For $320, Sykes tells customers which ancient tribes they may be linked to, based on genetic markers. For example, many Irish trace their lineage to the High Kings of Ireland who made their living taking hostages, he said.

Customers swab their mouths and send away for results. The Genghis genetic analysis was not part of the program when Robinson sent his DNA in early 2003. Robinson had been researching his family and had read Sykes' book.

His initial report suggested a possible link with Central Europeans, but Robinson had many unanswered questions. Sykes began looking for more Genghis descendants among previous clients.

Last month, one of Sykes' assistants left word on Robinson's answering machine that he had some special news about Robinson's ancestry.

"My first reaction was, 'Oh God, who is it? Who would be the worst?' " Robinson said.

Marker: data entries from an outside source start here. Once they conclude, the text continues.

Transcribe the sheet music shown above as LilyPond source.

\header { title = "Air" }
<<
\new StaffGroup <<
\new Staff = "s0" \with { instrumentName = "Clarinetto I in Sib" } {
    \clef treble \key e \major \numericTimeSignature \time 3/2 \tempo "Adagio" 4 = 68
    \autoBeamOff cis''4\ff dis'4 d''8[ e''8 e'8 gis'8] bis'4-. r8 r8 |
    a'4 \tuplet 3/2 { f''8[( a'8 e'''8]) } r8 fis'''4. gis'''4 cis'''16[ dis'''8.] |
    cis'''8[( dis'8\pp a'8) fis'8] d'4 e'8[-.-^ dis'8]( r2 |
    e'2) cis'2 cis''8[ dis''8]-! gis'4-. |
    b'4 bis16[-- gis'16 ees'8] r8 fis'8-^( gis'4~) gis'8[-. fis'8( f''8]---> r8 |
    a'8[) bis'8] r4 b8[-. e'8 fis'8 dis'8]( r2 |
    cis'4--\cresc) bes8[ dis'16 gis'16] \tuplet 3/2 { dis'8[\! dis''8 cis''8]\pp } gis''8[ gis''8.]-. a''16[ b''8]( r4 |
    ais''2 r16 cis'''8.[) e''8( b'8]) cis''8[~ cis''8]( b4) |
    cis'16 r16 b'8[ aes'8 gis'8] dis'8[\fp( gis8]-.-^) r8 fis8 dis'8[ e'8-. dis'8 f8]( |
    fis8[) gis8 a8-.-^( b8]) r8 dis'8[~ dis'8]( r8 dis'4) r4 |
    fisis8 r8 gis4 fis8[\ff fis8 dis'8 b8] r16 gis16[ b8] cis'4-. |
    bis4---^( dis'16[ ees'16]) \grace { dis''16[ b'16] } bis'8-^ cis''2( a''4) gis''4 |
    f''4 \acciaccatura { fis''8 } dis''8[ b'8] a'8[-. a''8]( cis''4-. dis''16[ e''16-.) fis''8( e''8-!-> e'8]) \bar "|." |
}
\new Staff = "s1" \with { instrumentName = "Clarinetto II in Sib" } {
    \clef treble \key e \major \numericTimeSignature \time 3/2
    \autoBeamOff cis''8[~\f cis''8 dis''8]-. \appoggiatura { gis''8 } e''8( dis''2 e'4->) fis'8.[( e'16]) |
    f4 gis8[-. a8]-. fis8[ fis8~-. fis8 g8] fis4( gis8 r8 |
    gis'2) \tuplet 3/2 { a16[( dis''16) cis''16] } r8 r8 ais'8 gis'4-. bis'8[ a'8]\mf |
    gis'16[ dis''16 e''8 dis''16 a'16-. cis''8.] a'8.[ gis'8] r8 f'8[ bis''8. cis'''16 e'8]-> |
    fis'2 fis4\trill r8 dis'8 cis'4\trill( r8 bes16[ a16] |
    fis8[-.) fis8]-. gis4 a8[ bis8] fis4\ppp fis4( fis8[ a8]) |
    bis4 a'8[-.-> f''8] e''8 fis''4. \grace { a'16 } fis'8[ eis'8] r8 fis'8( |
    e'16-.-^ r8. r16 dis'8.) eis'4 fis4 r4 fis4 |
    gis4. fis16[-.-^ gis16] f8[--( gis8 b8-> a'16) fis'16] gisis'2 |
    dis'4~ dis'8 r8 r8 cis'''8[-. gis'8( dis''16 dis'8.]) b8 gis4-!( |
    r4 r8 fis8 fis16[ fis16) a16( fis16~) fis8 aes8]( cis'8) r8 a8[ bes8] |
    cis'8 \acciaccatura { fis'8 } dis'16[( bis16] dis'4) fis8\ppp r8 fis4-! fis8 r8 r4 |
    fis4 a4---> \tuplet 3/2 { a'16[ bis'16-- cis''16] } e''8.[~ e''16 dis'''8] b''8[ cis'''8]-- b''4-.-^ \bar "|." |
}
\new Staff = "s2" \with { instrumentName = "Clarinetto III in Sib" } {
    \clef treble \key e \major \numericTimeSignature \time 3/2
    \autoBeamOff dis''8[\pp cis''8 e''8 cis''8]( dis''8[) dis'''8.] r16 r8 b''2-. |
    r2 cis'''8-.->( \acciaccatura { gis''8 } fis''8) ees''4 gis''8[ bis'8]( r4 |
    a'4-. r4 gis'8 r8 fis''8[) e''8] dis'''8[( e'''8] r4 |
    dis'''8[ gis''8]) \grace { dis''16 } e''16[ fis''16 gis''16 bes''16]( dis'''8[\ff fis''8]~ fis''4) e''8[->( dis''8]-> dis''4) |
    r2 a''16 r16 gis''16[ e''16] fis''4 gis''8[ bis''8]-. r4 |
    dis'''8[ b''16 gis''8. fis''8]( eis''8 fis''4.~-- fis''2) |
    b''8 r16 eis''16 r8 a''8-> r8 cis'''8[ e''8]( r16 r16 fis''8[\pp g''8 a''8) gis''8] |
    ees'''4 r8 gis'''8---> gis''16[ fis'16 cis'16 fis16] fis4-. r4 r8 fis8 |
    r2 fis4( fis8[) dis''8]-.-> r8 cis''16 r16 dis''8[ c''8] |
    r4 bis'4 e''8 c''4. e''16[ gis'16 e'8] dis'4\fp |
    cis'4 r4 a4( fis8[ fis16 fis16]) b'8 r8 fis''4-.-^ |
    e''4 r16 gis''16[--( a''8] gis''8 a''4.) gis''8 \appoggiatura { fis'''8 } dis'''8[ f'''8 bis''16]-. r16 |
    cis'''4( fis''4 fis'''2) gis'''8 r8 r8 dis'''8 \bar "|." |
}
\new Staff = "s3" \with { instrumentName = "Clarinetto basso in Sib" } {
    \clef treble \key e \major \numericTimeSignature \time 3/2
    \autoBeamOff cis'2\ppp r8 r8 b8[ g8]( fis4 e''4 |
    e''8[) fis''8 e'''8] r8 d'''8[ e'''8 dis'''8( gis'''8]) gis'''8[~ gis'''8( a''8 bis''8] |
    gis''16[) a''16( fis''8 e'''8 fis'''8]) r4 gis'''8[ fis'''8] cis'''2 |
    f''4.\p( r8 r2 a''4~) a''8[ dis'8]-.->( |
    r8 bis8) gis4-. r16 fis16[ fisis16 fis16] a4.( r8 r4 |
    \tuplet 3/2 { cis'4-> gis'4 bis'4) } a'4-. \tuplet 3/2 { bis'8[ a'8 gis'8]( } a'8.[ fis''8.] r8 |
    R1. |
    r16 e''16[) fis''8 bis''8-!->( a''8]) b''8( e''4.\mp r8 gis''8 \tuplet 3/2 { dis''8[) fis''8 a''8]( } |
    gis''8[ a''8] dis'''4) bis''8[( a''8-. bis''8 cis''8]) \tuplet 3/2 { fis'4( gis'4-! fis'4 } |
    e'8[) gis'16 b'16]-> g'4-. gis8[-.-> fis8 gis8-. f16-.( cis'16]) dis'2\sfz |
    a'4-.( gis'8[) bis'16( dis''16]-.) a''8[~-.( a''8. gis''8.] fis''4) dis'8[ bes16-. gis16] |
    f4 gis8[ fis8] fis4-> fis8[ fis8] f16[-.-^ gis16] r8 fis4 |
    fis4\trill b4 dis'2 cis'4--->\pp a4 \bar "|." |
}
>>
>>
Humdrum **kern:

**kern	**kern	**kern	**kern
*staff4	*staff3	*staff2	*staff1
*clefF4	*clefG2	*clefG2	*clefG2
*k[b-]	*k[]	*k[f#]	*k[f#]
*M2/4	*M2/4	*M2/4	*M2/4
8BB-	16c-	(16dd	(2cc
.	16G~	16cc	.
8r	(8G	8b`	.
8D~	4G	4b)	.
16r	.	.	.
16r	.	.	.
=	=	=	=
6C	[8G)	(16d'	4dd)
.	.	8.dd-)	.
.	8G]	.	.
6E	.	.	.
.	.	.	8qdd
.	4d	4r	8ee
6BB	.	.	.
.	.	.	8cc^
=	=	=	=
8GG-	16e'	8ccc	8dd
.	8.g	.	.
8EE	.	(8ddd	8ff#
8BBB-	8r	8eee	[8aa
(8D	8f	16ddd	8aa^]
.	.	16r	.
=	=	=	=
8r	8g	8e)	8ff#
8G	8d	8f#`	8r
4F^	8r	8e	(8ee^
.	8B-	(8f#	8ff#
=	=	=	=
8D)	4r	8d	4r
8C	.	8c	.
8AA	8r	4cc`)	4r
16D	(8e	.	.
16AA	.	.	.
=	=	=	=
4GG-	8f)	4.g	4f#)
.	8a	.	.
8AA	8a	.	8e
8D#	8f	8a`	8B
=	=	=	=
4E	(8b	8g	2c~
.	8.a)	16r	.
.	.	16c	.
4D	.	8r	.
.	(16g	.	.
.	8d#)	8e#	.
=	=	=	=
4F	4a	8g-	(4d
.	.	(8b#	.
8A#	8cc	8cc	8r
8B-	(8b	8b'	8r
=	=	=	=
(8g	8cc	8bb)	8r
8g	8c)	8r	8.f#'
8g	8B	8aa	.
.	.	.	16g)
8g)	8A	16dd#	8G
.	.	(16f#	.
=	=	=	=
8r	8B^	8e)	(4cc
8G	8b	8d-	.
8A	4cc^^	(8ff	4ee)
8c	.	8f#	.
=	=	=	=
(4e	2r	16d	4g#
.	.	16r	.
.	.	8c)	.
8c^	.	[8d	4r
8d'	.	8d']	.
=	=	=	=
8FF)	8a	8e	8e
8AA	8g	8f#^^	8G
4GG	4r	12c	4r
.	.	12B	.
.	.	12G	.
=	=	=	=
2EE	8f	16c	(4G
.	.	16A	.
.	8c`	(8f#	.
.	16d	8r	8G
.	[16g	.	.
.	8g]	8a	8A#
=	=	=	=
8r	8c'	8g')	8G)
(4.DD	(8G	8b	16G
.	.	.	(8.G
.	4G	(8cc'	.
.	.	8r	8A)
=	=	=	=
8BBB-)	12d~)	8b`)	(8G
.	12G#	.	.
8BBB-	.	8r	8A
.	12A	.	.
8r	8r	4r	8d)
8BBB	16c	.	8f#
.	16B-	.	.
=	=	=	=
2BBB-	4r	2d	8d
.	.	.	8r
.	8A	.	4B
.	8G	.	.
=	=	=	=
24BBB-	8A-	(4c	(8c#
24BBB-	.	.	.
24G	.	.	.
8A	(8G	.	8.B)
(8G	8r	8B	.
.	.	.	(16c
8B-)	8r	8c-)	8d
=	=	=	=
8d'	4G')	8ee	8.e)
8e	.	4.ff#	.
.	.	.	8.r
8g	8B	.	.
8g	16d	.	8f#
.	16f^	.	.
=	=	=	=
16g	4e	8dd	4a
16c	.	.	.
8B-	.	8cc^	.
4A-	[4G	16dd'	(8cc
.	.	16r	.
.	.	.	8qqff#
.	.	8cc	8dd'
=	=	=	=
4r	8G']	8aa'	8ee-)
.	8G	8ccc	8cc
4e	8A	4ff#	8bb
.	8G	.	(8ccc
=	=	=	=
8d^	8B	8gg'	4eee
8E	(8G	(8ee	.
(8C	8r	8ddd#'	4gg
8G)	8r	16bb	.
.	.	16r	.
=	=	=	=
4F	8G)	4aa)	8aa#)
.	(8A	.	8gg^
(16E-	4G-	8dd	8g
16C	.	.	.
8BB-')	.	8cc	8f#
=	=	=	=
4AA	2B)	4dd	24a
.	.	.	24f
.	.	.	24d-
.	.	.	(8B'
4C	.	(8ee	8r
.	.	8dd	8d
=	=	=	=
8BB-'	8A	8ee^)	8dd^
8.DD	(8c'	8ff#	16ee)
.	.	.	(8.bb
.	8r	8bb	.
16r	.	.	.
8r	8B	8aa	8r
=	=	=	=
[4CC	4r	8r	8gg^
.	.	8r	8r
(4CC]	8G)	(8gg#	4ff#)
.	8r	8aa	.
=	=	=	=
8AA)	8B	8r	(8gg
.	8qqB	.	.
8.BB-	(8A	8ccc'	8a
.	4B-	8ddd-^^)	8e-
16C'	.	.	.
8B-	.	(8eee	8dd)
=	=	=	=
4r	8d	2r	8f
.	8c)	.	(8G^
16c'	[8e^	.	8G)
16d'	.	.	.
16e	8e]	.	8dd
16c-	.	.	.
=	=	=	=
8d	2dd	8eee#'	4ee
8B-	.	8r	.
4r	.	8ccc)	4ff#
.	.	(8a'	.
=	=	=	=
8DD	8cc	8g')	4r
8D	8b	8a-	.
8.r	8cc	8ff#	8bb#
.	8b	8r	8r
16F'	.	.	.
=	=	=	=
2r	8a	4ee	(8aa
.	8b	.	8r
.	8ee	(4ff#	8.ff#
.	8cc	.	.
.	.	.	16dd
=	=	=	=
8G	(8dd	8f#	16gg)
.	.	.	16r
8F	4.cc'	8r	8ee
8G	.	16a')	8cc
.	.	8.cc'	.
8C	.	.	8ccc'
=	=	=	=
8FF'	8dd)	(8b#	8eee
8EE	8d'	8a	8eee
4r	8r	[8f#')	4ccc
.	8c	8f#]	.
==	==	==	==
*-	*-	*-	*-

Robinson was pleased to learn it was Genghis Khan and since has read more about his long-lost ancestor.

"I have a little more respect for him now than simply a Mongol warlord," Robinson said. "Of course, I'm biased now that I'm related to him."

In fact, many historians have put in a good word for Genghis in recent years, painting his vast empire as progressive.

The ruler's enemies did a lot to sully his reputation in earlier years, said John Woods, a University of Chicago historian who has been searching for Genghis' tomb in Mongolia for a decade. In addition to destroying enemy tribes, Genghis espoused religious tolerance and created a free-trade zone, Woods said.

Mongolia is celebrating the 800th anniversary of the empire, and much of the world has been swept up in a bit of Genghis-mania.

Robinson is the first to admit there are probably many more descendants of Genghis, of all races. He plans to travel to Mongolia soon to meet his brethren.

"Maybe I have a yak and a couple of acres of land somewhere coming to me," he said.